**Yazılı Çalışma**:
Ayetleri yorumlayan aşağıdaki röportaj metninin devamını, son cümlesinden sonra başlayarak yazınız.

**Seçilmiş Metin**:

━━━━━━━━━━━━━━━━━━━━

(Sayın Adnan Oktar'ın 28 Aralık 2009 tarihli Kral Karadeniz, Adıyaman Asu ve Ekin TV röportajından)
ADNAN OKTAR: 103. ayet, 2003’e bakıyor olarak görüyoruz aynı zamanda. “Sonra Biz, elçilerimizi ve iman edenleri işte diyor böyle kurtarırız;” diyor Allah. Yani iftiralardan, hakaretlerden, baskılardan, şiddetten kurtarırız. “…müminleri kurtarmamız” bak “müminleri kurtarmamız Bizim üzerimize bir haktır.” Cenab-ı Allah diyor; söz veriyorum diyor, müminleri mutlaka kurtaracağım diyor. İkinci bir yol yok Allah, Ben söz verdim diyor. Müminseniz mutlaka kurtaracağımız diyor Allah ama sabredeceksiniz diyor Allah. Yani olaylarla karşılaşacaksınız ama, sabredeceksiniz diyor. “De ki: “Ey insanlar, eğer benim dinimden yana bir kuşku içindeyseniz, ben, sizin Allah'tan başka ibadet ettiklerinize ibadet etmiyorum, ancak ben, sizin hayatınıza son verecek olan Allah'a ibadet ederim. Ben, müminlerden olmakla emrolundum.” Peygamberimiz (s.a.v.) açıkça müşriklere bunu söylüyor.

━━━━━━━━━━━━━━━━━━━━

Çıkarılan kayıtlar
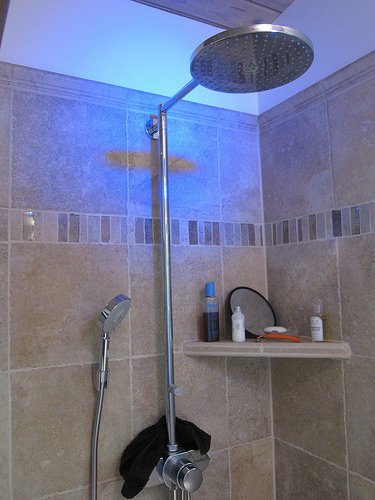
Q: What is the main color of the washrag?
A: Green.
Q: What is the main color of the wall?
A: White.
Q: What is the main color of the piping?
A: Gray.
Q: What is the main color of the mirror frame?
A: Black.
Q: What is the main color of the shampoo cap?
A: Blue.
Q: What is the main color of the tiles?
A: Brown.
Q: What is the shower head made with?
A: Metal.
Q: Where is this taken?
A: A bathroom.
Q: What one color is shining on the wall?
A: Blue.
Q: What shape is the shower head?
A: Circle.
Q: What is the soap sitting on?
A: A shelf.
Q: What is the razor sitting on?
A: A shelf.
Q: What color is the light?
A: Blue.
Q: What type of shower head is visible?
A: Stainless steel.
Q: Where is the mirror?
A: On a shelf.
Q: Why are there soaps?
A: To get clean.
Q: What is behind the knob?
A: A towel.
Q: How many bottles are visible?
A: 3.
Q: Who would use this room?
A: Someone needing a shower.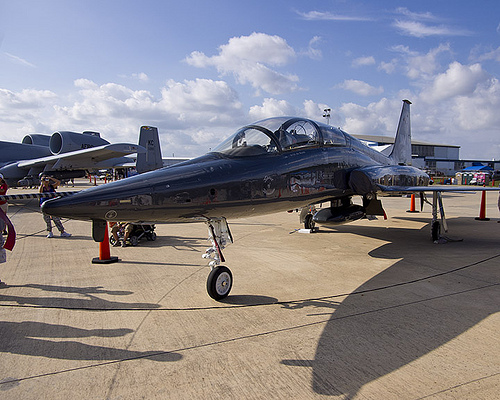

━━━━━━━━━━━━━━━━━━━━

**Görevin Sonucu**:
“Ve: “Bir muvahhid (hanif) olarak yüzünü dine doğru yönelt ve sakın müşriklerden olma,” Yani tek bir Allah’a inan ve sakın müşriklerden olma. Yani üçlemeye, teslise, veya başka sapkın inançlara gitme diyor Cenab-ı Allah. 107. ayette “Allah sana bir zarar dokunduracak olsa, O'ndan başka bunu senden kaldıracak yoktur.” Yani, her türlü zorluk, acı, bela Allah’tan gelir. Bana mahsus bir şey bu diyor Allah. Yani sen başka türlü düşünme diyor. Çünkü aslı yok, doğrusu sadece Allah’ın yaratmasıdır. “Ve eğer sana bir hayır isterse, O'nun bol fazlını geri çevirecek de yoktur. Kullarından dilediğine bundan isabet ettirir. O, bağışlayandır, esirgeyendir.” Mehdi (a.s.)’ye bakan yönü olarak bakıyoruz. “Allah sana bir zarar dokunduracak olsa,” Mesela hapse sokacak olsa, bunu ben yaparım diyor Cenab-ı Allah. Veyahut birileri baskı yapsa, birileri iftira, veyahut suikast yapılsa, ki Mehdi (a.s.)’ye yapılacaktır bunlar.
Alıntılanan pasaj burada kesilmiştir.